Texto seleccionado -
──────────────────────────────

Es imposible no sentir el sofocante calor que envuelve a varias ciudades del mundo, sobre todo las que se ubican muy cerca de los trópicos y el ecuador. La contaminación vehicular, los incendios forestales, y otros agravantes, convierten nuestro espacio en un ambiente irritable.

¿Cuántas veces no hemos escuchado “Calentamiento Global”? Como habitantes del mundo, ¿hemos hecho algo al respecto? La situación que se vive hoy en día en el Ártico, sobre todo la disolución del hielo marino, está afectando el clima global y en cada rincón puede sentirse.

El Ártico junto con la Antártida, son dos “refrigeradores” indispensables para el equilibrio en la temperatura de la tierra. Si uno falla, es un hecho que sentiremos más calor y si ambos fallan, es muy seguro que no vamos a sobrevivir como humanidad.

El efecto invernadero que estamos provocando es alarmante. Especies que residen en las regiones del Ártico y Polo Norte están modificando sus comportamientos y hábitos ordinarios para poder resolver sus necesidades. La temperatura oceánica repercute en los organismos que dependen del hielo marino para multiplicarse y alimentar a un gran número de especies acuáticas.

Las morsas son unos de esos seres vivos que han mostrado cambios preocupantes en su comportamiento, siendo las que radican en el Pacífico las más afectadas. El hielo marino para ellos representa lugares para descansar, para alimentar y criar a los recién nacidos, para protegerse de las tormentas y para salvarse de algunos peligros.

Especialmente para las madres y sus crías, la reducción y pérdida del hielo marino es sinónimo de estrés a causa del descenso del número de presas cerca de sus lugares de descanso. Esto los obliga a tener que gastar más energía nadando de ida y de regreso, lo que aumenta el agotamiento y la depredación hacia las crías.

──────────────────────────────

Registros proporcionados -
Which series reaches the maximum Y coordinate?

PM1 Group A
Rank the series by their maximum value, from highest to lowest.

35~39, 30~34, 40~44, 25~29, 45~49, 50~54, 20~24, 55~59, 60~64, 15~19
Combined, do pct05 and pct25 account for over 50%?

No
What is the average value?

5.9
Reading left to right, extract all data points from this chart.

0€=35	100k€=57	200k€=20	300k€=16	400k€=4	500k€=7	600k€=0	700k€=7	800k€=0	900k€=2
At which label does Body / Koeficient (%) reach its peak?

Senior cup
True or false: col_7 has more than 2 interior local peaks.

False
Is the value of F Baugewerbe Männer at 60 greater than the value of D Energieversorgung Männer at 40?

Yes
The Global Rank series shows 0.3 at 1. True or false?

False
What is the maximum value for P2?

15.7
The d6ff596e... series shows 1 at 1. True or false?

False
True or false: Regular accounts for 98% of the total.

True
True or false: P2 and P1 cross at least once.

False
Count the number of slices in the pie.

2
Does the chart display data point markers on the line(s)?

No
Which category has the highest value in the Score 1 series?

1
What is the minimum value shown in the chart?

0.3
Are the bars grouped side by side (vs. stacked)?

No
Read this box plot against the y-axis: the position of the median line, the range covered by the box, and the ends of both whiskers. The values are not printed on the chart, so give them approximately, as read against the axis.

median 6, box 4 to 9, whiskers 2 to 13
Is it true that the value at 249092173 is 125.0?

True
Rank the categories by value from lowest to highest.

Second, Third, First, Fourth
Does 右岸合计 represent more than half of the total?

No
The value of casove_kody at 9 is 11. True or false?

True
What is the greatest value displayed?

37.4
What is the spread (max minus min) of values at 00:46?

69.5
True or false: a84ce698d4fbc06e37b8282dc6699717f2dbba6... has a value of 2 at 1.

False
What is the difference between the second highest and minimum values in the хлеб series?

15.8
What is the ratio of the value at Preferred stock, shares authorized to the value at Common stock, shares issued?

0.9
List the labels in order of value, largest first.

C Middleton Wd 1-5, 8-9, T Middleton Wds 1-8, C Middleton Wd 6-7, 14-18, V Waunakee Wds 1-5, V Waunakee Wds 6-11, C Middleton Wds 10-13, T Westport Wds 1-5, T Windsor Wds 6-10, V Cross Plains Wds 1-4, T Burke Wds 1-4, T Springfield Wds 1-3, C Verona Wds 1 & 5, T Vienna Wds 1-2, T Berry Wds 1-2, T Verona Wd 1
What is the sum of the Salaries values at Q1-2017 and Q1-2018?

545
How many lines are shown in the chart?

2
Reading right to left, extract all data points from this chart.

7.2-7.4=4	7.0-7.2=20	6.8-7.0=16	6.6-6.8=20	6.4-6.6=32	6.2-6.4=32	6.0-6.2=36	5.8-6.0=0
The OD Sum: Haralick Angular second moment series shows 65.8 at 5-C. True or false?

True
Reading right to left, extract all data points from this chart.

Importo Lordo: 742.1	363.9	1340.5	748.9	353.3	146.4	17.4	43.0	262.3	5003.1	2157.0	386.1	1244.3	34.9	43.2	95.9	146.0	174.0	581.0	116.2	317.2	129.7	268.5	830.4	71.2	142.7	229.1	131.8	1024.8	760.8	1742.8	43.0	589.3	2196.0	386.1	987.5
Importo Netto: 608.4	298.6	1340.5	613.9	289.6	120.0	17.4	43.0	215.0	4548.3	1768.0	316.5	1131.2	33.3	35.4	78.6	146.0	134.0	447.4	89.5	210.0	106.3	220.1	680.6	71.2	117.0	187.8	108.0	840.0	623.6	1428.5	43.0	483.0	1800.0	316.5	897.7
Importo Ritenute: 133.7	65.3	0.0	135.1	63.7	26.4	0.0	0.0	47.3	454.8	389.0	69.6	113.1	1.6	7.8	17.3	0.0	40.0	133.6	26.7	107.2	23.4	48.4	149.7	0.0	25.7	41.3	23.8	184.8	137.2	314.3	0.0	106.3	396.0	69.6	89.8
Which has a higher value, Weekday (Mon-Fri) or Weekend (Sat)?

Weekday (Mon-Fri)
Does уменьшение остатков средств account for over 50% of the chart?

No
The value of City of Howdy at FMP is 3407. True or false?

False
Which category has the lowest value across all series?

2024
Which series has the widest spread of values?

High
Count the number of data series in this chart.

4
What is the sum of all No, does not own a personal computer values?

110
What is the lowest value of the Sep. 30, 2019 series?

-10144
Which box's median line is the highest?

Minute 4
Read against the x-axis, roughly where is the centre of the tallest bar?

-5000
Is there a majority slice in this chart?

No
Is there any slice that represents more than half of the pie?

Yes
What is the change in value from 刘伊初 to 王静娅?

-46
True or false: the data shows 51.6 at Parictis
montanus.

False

──────────────────────────────

Objetivo del ejercicio -
Continúa el texto sobre el deshielo del Ártico y las morsas a partir de su última oración.

Ejercicio resuelto -
En 2011 se detectaron enormes colonias de morsas con más de 10,000 ejemplares en una isla remota del mar de Chukchi, esto como resultado de la falta de hielo marino. Las estampidas que esto origina por falta de espacios también ha causado gran porcentaje de muertes por aplastamiento o asfixia en los congéneres más pequeños. Los ruidos realizados por helicópteros o aviones para estudiar las zonas, de igual forma pueden ocasionar alteraciones en los miembros y provocar que huyan al agua pasando por encima de todo lo que hay a su paso, séase morsas enfermas, jóvenes, ancianas, o crías.

Las masivas congregaciones de morsas con motivo del calentamiento global es un riesgo latente para el brote de las enfermedades. Un virus mortal que contagie a una, acabará con una población de miles de ellas. Esto ya se ha visto con focas anilladas, por lo que no se descarta la posibilidad de que ocurra en las morsas.

Las mediciones del hielo se comenzaron a realizar en 1979 cuando se comenzaban a notar los estragos del cambio climático en el mundo. En septiembre del 2012 el hielo cubría 55% menos de lo que se midió hace poco más de 30 años.

Recordemos que las morsas y todos los animales árticos dependen de los organismos marinos que se desarrollan en ese medio ambiente para alimentarse y de los bloques de hielo flotante para llevar a cabo varias etapas de su ciclo de vida. Debemos reducir las emisiones de gases que provocan el efecto invernadero y darle un “respiro” de aire puro a nuestro planeta. ¿Qué pasaría si nos quedáramos sin aire acondicionado en las épocas más calurosas? ¿Podríamos soportarlo? Y después, ¿Qué pasará con el resto de la fauna mundial?